The Grain Hedge Team provides a macro-focused daily view of the world’s grain markets. Kevin McNew received a bachelor’s degree from Oklahoma State University and his master’s and Ph.D. degrees in Economics from North Carolina State University. He spent 10 years as a Professor of Economics with the University of Maryland and Montana State University focusing on commodity markets and is widely regarded for his ability to boil-down complex economic situations into easy-to-understand concepts for applied life.
Can Beans Take Back $13?
Feb 04, 2014
Grains found modest support in overnight trade with soybeans within striking distance of the $13 benchmark on a 6 cent advance. Corn was also higher, but only gaining a cent while nearby March wheat posted fractional gains in the night session.
Beans found support on Monday from a drier and hotter outlook in Brazil. On Monday, USDA said private exporters reported sales of 40,000 MT of U.S. soyoil to unknown destinations for 2013/14 delivery. Back months continue to be pressured by looming South American harvest, with strong yield reports from the early harvest in Brazil. Dry weather in most soy areas of Brazil this week should limit harvest delays. Export inspections for soybeans came in at 45 MB, below expectations of 50 to 58 MB going into the report.
For corn, prices continue to inch higher and Monday’s small rally helped motivate some farmers to move cash grain. Farmer selling has been light in the New Year, and stocks in the hands of farmers seem plentiful compared to recent years so it seems that in rallies could be short-lived. Weekly export inspections were 216 MB, lower than projections of 28 to 33 MB by analysts going into the report. Overnight, a South Korean feed group bought 65,000 MT of US corn for June delivery.

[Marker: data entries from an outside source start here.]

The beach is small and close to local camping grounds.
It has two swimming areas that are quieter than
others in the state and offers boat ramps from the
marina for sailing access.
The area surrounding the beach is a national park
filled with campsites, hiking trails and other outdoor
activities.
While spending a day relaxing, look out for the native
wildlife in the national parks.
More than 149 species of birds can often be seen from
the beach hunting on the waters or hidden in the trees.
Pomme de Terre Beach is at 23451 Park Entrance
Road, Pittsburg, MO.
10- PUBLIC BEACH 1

In wheat, the market continues to struggle with plentiful world supplies. Weekly export inspections of US wheat were 11.6 MB below forecasts of 16 to 22 MB ahead of the report. Overnight, India offered 200,000 MT of wheat to export as it continues to try to unload 2 MMT of stockpiles in government warehouses. South Korea was a buyer of 65,000 MT of feed wheat from optional origins. Japan's Ministry of Agriculture offered on Tuesday to buy a total of 312,816 MT of food quality wheat from the United States, Canada and Australia in a regular Thursday-closing tender. Japan, the world's sixth-biggest wheat importer, keeps a tight grip on imports of its second most important staple after rice and buys the majority of the grain for milling via tenders typically issued three times a month.